Mind-altering drugs do of course cause problems. Their use
contributes to crime, automobile accidents, work-force dropouts and
family breakups. But the most common contributor to these social
problems is not the illegal substances. It is alcohol. Society copes
by punishing drunken misbehavior, offering rehabilitation programs
and warning youths of the dangers. Most Americans drink moderately,
however, creating no problems either for themselves or society.

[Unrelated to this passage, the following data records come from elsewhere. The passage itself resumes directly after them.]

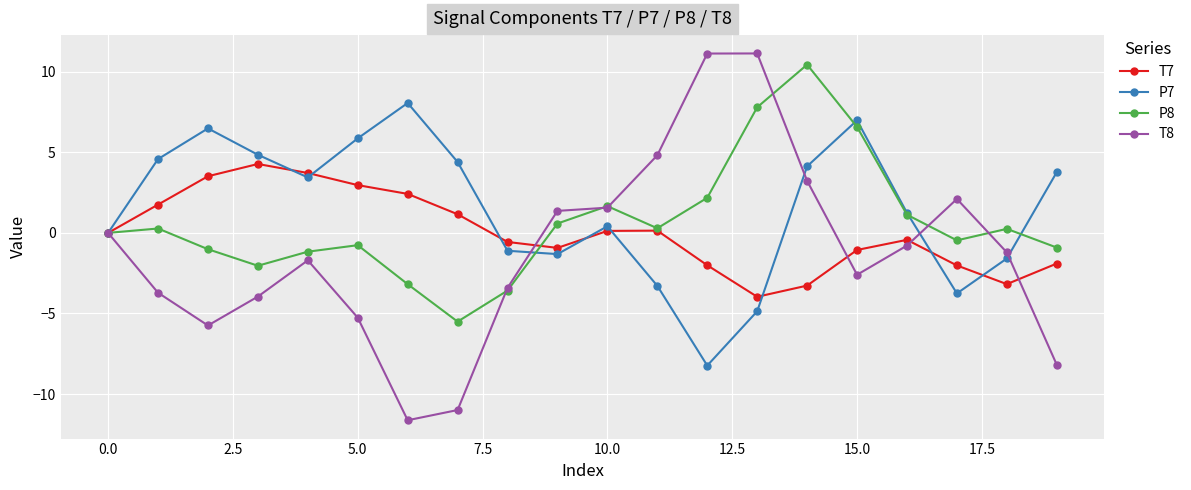

True or false: T7 has more than 2 points higher than both neighbors.

True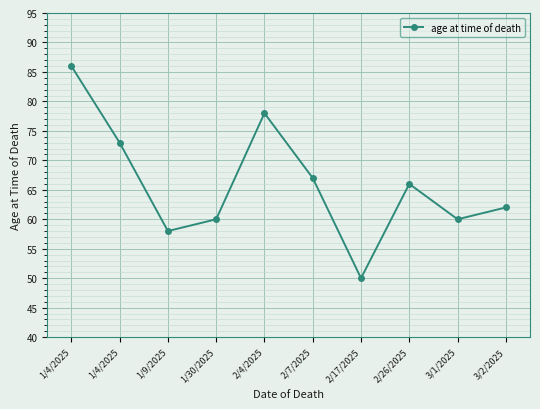

How many series are shown in this chart?

1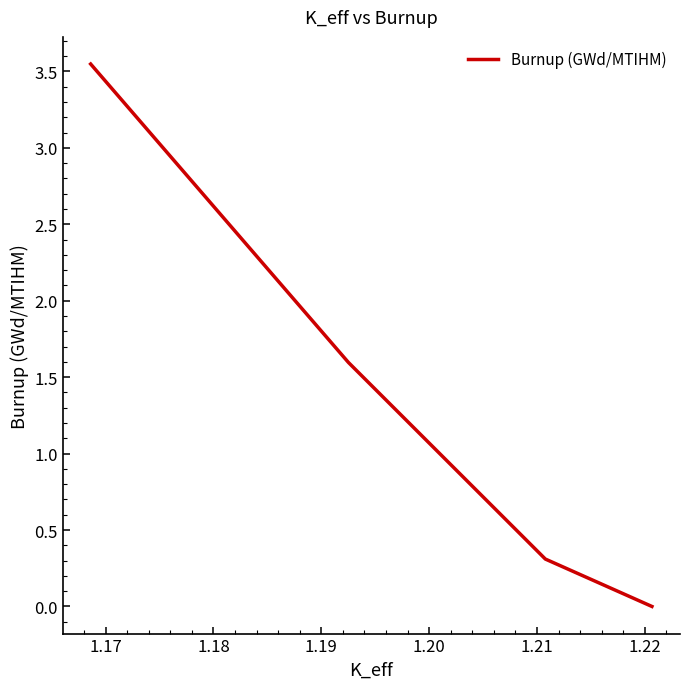

How many data points are less than 1?

2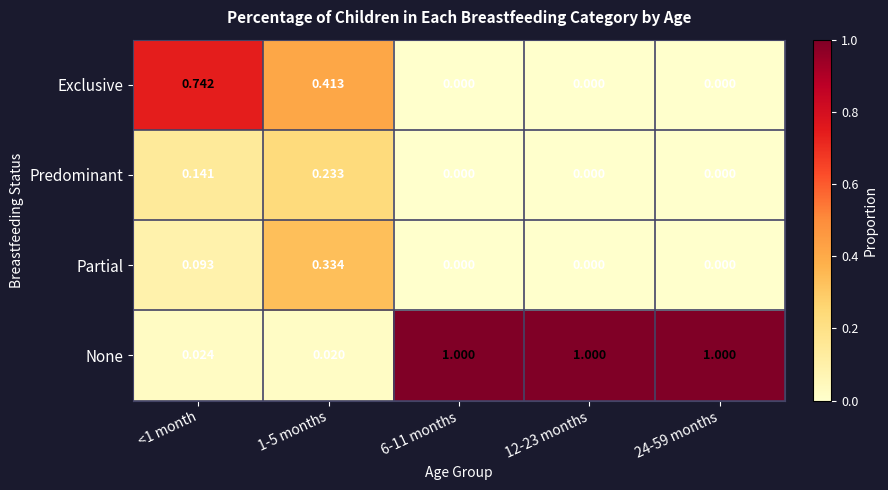

Rank the series by their maximum value, from lowest to highest.

Predominant, Partial, Exclusive, None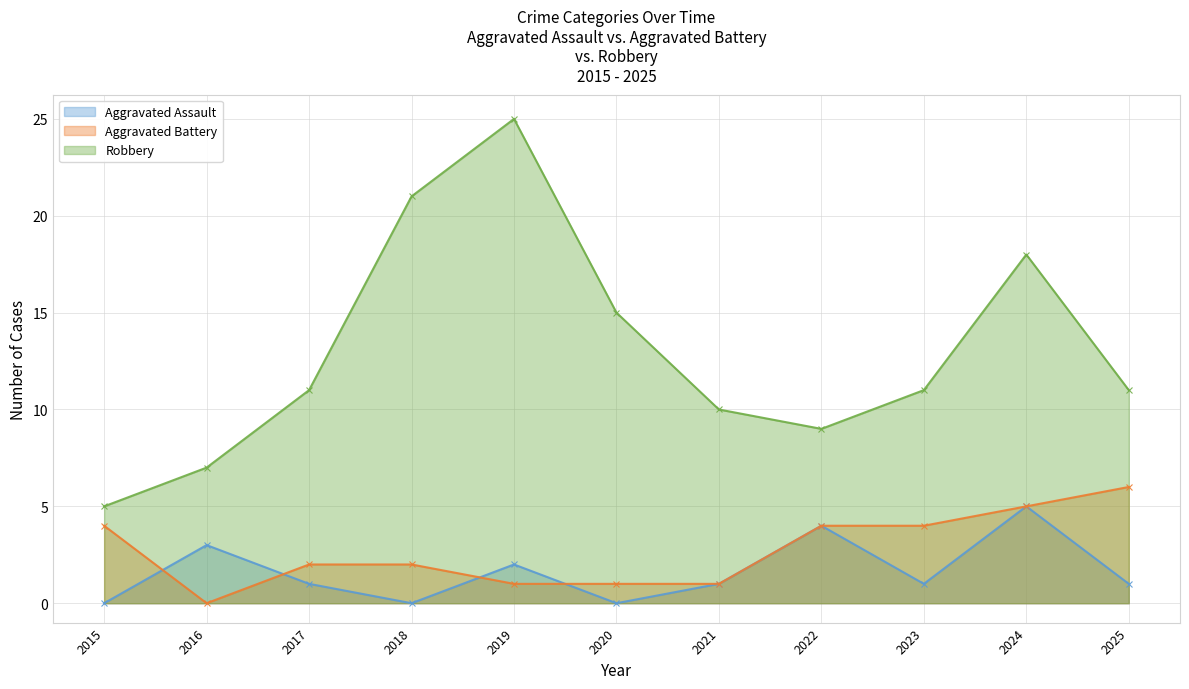

At which category is the sum across all series the highest?

2019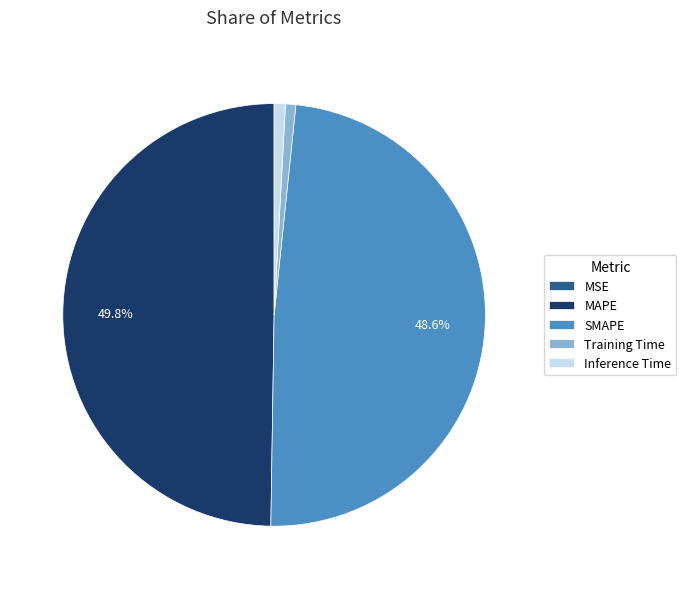

Does Training Time account for over 50% of the chart?

No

Education can be an antidote for self-abuse. When it was finally
proved that cigarettes were a health risk, smoking by young people
dropped off and many started lecturing their parents about that bad
habit. LSD came and then went after its dangers became evident.
Heroin's addictive and debilitative powers are well-known enough to
limit its use to a small population. Private educational programs
about the risks of drug abuse have spread throughout the country with
good effect.

Some doctors argue that the use of some drugs is too limited.
Marijuana can help control nausea after chemotherapy, relieve
multiple-sclerosis pain and help patients whose appetites have been
lowered to a danger level by AIDS. Morphine, some say, is used too
sparingly for easing the terrible pain of terminally ill cancer
patients. It is argued that pot and cocaine use by inner-city youths
is a self-prescribed medicine for the depression and despair that
haunts their existence. Doctors prescribe Prozac for the same
problems of the middle class.

So what's the alternative? An army of government employees now makes
a living from the drug laws and has a rather conflictive interest in
claiming both that the drug laws are working and that more money is
needed. The challenge is issued: Do you favor legalization? In fact,
most drugs are legal, including alcohol, tobacco and coffee and the
great array of modern, life-saving drugs administered by doctors. To
be precise, the question should be do you favor legalization or
decriminalization of the sale and use of marijuana, cocaine, heroin
and methamphetamines?

A large percentage of Americans will probably say no, mainly because
they are law-abiding people who maintain high moral and ethical
standards and don't want to surrender to a small minority that flouts
the laws, whether in the ghettos of Washington D.C. or Beverly Hills
salons. The concern about damaging society's fabric is legitimate.
But another question needs to be asked: Is that fabric being damaged now?